The results of this study indicate the existence of statistical association between daily concentrations of air pollutants and daily average number of outpatient procedures, hospitalizations and mist in populations of children residents in the city of Victoria. This finding implies that some of these illnesses tracks stocks in the region may have been caused by air pollution. The pollutants whose effects were statistically significant were the PM10, O3 and NO2.

Thefrequency of occurrence of hospital admissions in the population of the city of victory is very low, as shown in Table 2, and therefore, effects of great magnitude had low impact on the population.

The damage to the respiratory system due to exposure to air pollutants is the result of combined effects of all pollutants present in complex mix of air pollution. The results associated with PM10 and O3 are consistent with the pathophysiology of these two pollutants. Both in an early act as primary irritant of the respiratory tract and may cause increased bronchial reactivity and symptoms of bronchospasm. Local inflammatory signs emerge that usually prevail over those of bronchospasm. The combination of possible respiratory effects at two different times may explain a greater number of medical visits on the same day and some days after the increase in the levels of pollutants.

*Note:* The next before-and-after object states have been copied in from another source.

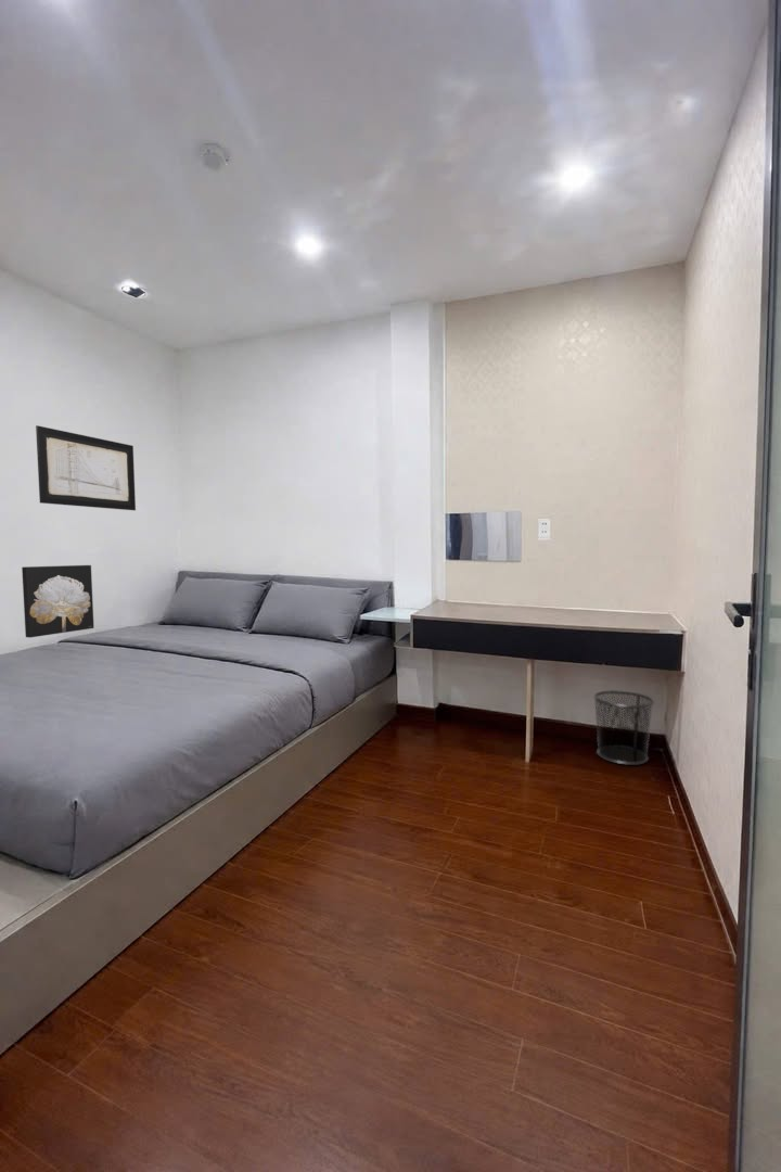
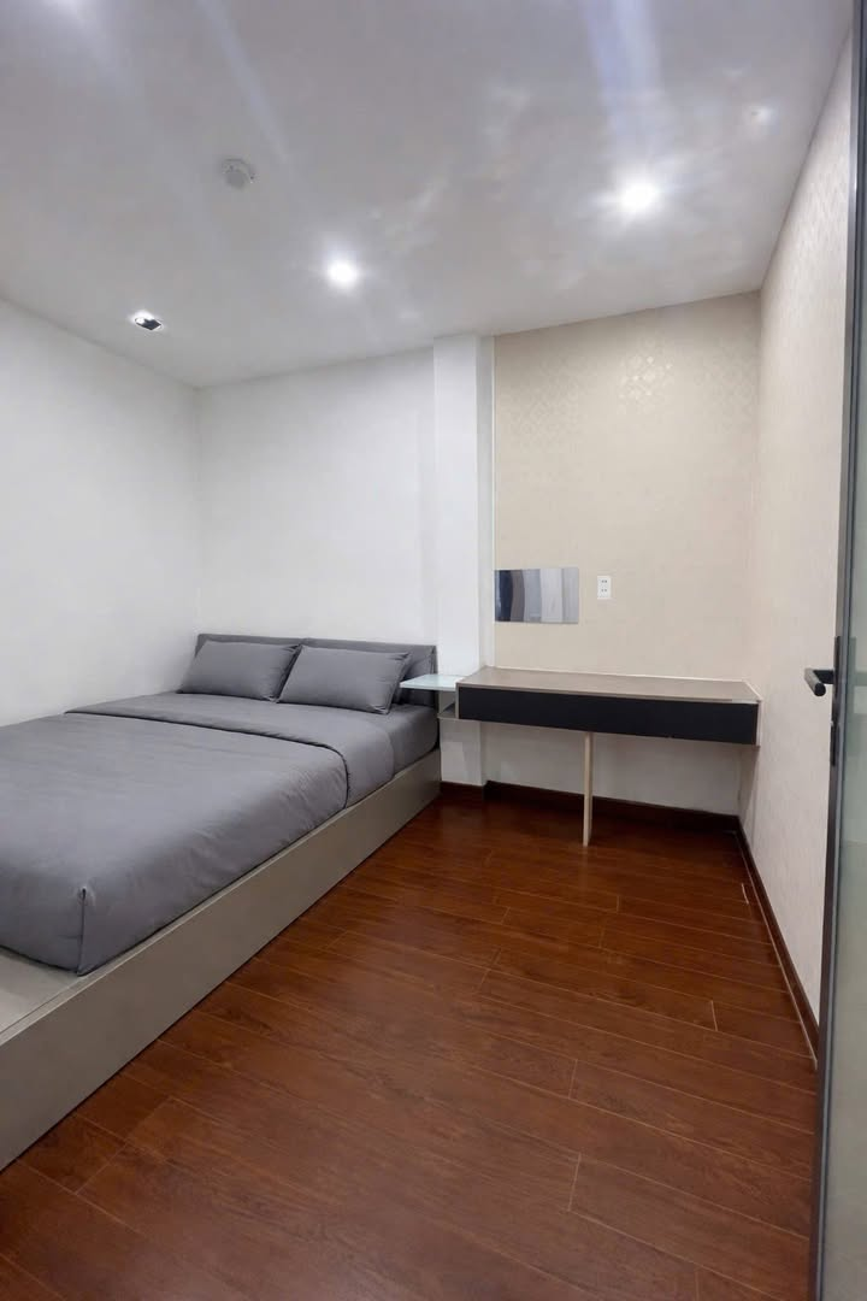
- wall art [21,564,95,639]
- wall art [35,424,137,511]
- waste bin [592,689,655,766]
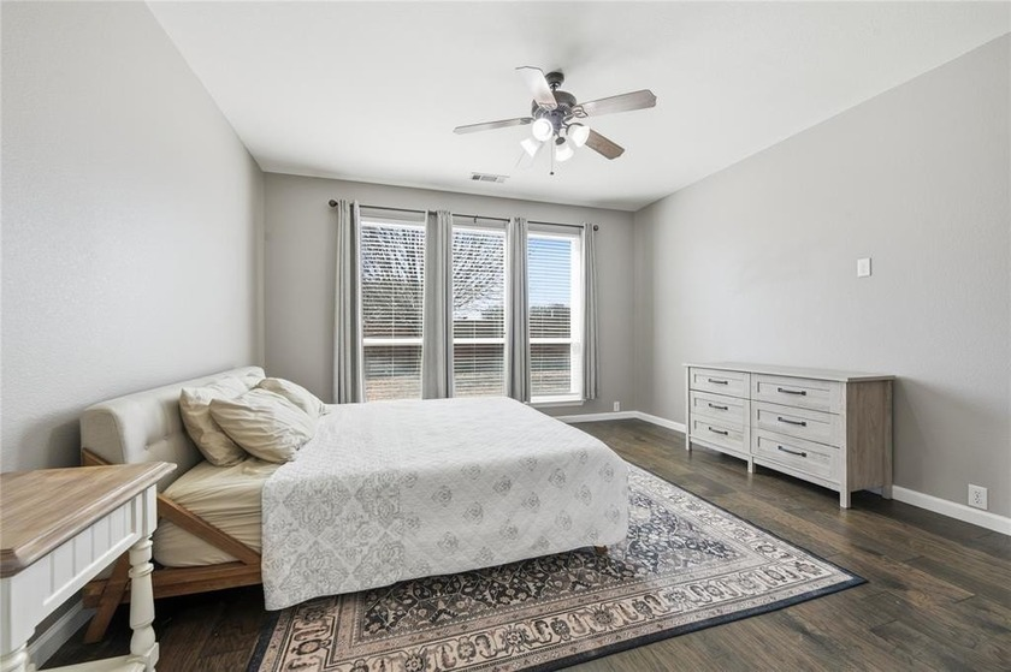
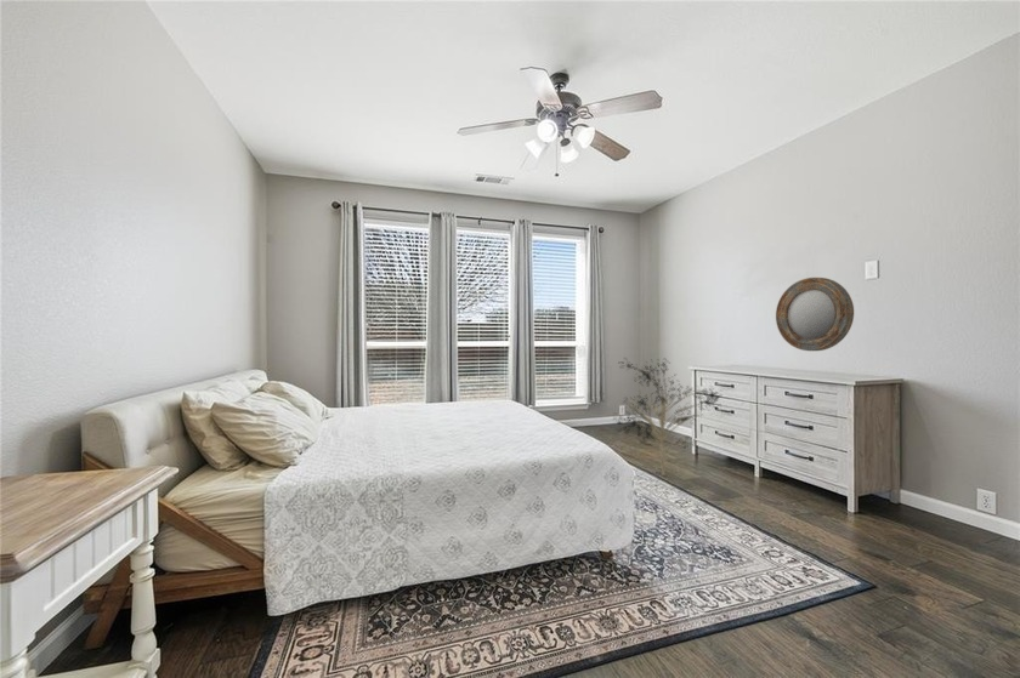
+ decorative plant [612,357,724,477]
+ home mirror [775,277,855,352]
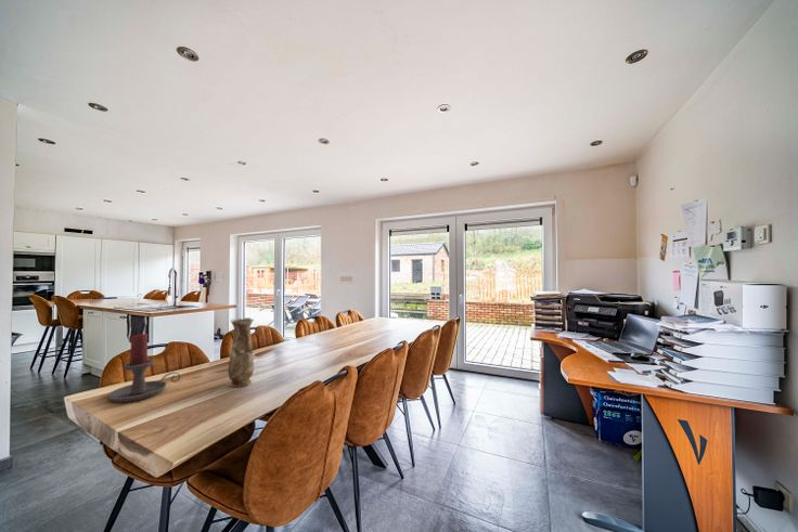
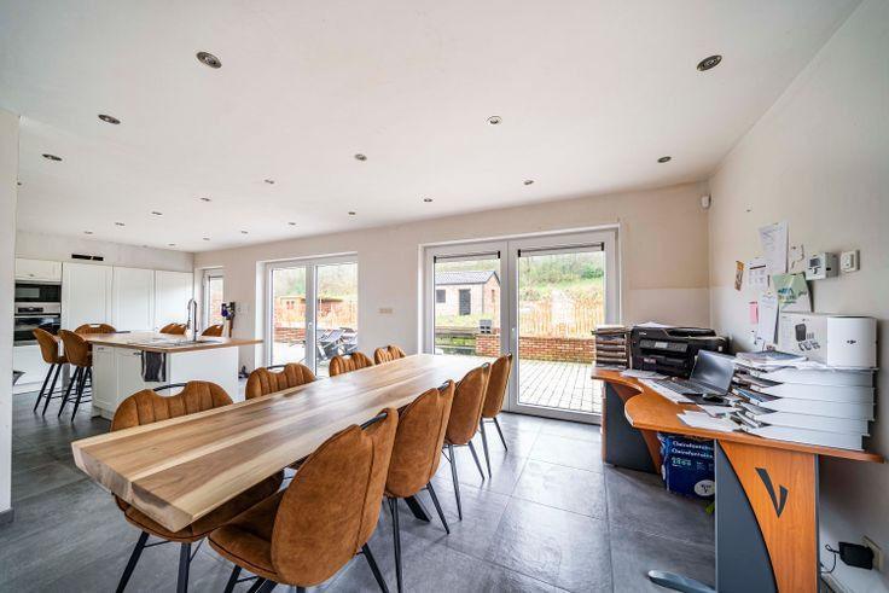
- vase [228,316,255,388]
- candle holder [107,333,182,403]
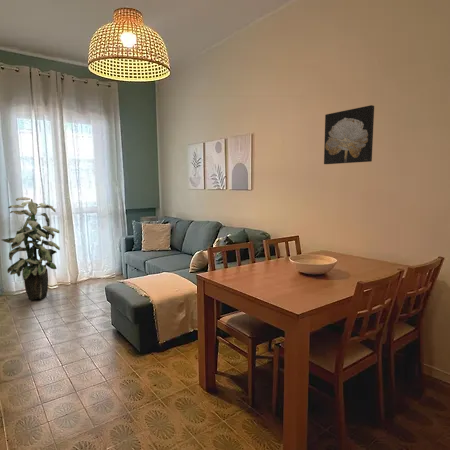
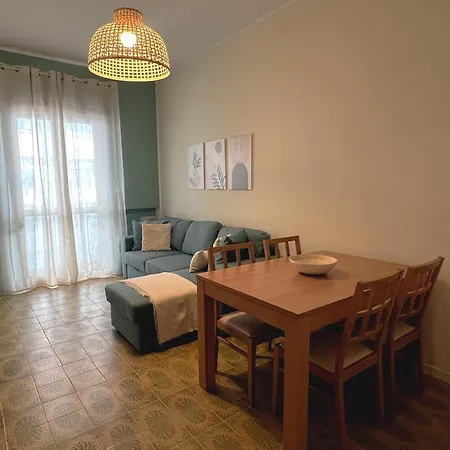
- indoor plant [1,196,61,301]
- wall art [323,104,375,165]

In studies whose outcome variable is the pediatric emergency medical care, considering lags of one or more days between exposure and demand for health services, several factors must be considered. One is the motivation of parents or guardians to seek pediatric clinics that depends, among other reasons, concern about the health of the child[57], the knowledge of the meanings and possible worsening of respiratory signs and symptoms and also the possibility to attend a health facility.

The clinical effects of environmental pollutants on the respiratory system vary according to factors related to the pollutants and exposed individuals. Children less sensitive when exposed to low environmental concentrations have mild symptoms and few clinical implications and do not require medical attention. It is reasonable to assume that the estimated effect is smaller than one would estimate that if these children had sought a health service. With low levels of air pollution observed was not expected a high number of severe cases, but a large number of milder cases.

The results of this study are consistent with those of studies conducted in other cities in the world using similar methodology. However, the health information system used, the Unified Productivity Bulletin (BUP) available in the city of Victoria, have not been fully validated. It is therefore necessary to consider that bias resulting from lack of validity of information may be operating in the study population. It is therefore reasonable to consider that the accuracy of this study is subject to a validation study of BUP.


This study received financial support from the Strategic Development Program at the Sergio Arouca National School of Public Health, Oswaldo Cruz Foundation (ENSP/FIOCRUZ), in partnership with the Vitória Municipal Health Secretaria. The State Environmental Secretariat (SEAMA) and State Environmental Institute (IEMA) provided the air quality database, with technical support from Nilson Castiglioni Júnior and José Gustavo da Costa. The authors wish to acknowledge the logistic field support provided by the State Health Secretariat through Maria de Fátima Bertollo Dettoni and Diana de Oliveira Frauches. The authors also acknowledge the collaboration and technical support from the Health Surveillance Secretariat of the Brazilian Ministry of Health.